Так на вселенском холоду, в виду угрюмых скал,
Я твердо верил, что пройду, и шел, и ликовал!

И кедр, как бы митрополит сверкающий, гудел!..

И рек Андрей: – Спаситель спит.
О, тише, тише…Пусть поспит…
Он сделал, что хотел.

В стихотворении «Любимый» Елена Крюкова философски осмысливает отношения с любимым человеком, которые полны противоречий, но при этом остаются отношениями двух преданных людей.

А потом тебя под локоть брала,
Ты ведь был такой мой!
И такая – твоя! Жги, таймень-осетры!
Рви носами водоросли сетей!
Позабытого Рождества заревую парчу,
Что хрустит
Под ногой!..

Повествуя, поэтесса превращается в пихты, кедры, ели, страстно желает быть услышанной людьми, быть понятой. Жар полночных письмен исходит из самого сердца. Поэма «Багульник» — о мироощущении, которое крепко связано с природой родного края.

Орион, ты взойди над тайгою…
Волю дам бестолковым слезам…
Меч на поясе – жизнью другою
так сверкает, что больно глазам…

Стихотворение «Лития» повторяет молитву о самом дорогом.

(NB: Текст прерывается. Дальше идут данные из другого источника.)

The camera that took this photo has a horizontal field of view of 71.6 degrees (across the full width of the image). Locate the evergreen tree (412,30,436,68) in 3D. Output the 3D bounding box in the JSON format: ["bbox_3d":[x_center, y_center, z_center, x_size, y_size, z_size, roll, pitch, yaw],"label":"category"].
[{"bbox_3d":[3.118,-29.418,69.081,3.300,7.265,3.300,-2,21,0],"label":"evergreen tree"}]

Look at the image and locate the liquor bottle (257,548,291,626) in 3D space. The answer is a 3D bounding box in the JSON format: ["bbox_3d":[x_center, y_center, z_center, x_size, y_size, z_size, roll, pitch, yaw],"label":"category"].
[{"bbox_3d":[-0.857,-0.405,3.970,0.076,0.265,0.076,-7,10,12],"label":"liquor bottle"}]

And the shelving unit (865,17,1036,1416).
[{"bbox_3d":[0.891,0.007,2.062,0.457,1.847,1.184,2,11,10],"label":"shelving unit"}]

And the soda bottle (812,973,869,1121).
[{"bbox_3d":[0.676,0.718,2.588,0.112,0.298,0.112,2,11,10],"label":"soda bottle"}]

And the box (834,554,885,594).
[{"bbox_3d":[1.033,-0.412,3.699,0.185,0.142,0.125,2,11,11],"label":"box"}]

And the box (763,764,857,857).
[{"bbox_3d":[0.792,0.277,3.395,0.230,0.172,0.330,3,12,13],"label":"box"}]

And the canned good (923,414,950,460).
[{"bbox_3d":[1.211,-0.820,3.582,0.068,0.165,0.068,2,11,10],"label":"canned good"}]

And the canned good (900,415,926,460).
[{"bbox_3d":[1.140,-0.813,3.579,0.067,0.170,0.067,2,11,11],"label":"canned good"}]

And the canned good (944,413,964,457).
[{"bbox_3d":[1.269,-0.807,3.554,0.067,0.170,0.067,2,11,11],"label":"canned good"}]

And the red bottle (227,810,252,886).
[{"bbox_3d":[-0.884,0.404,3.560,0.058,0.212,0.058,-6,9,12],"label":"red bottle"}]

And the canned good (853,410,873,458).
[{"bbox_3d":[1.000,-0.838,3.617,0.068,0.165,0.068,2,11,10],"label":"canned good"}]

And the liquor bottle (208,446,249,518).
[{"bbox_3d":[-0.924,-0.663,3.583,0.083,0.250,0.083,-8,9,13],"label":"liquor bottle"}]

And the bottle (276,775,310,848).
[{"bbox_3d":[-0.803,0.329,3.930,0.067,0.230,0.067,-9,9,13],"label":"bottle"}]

Для поэтессы это: построенная судьба, поиски истины, свобода в самовыражении, личные устремления, бодрость духа.

Ты шел по земле, вынимая
Сверканья ее камней.
Искать на пороге Рая.
Искать до скончанья дней.
Меня поймал над обрывом.
И обнял, и приподнял
Над мощной кедровой гривой,
Тюрьмой человечьих скал…

Поэма «Иркутский вокзал. Перекати-поле» рассказывает прежде всего о людях, которых писательница встретила в пространстве вокзала перед дальней дорогой. Это женщины и мужчины, молодые люди, внутренне готовые уехать далеко, «в слепую синь стрелой вонзиться!».

Буряты, цыгане изображены в поэме опытными путешественниками. Им легко на вокзале отдыхать, есть, ругаться. Люди привыкли к переселению. Обстановка вокзальной суеты народу привычна. Старики и старухи больше вздыхают, для них прошедшее сравнимо с раной на груди.

Старики во сне продолжают бороться с врагами, мчатся на конях с криками «Победа!».

Настроения молодежи показаны другими красками. Девушка на вокзале «щебечет про любовь». Мальчишка на вокзале удивляет поэтессу своими руками.

Мальчишка в вытертой дубленке
И с грубыми руками Бога.
И чистые глаза ребенка,
Чья мать – январская дорога.
И я иду к нему, толкая
Мешки, баулы, локти, плечи,
И я красивая такая,
И пальцы подняты, как свечи!..

Людей на вокзале так много, что в них видится все человечество! Людское перекати-поле автору нравится, она всматривается в лица, вслушивается в голоса проезжающих, замечает, как люди рассаживаются по вагонам, а на их месте кружит снег, как символ рождений и потерь дороги длиною в жизнь.

У современного читателя есть счастливая возможность узнать глубокие мысли Елены Крюковой о мире, читая книгу «Иркутский рынок», и запомнить откровения писательницы на долгие годы.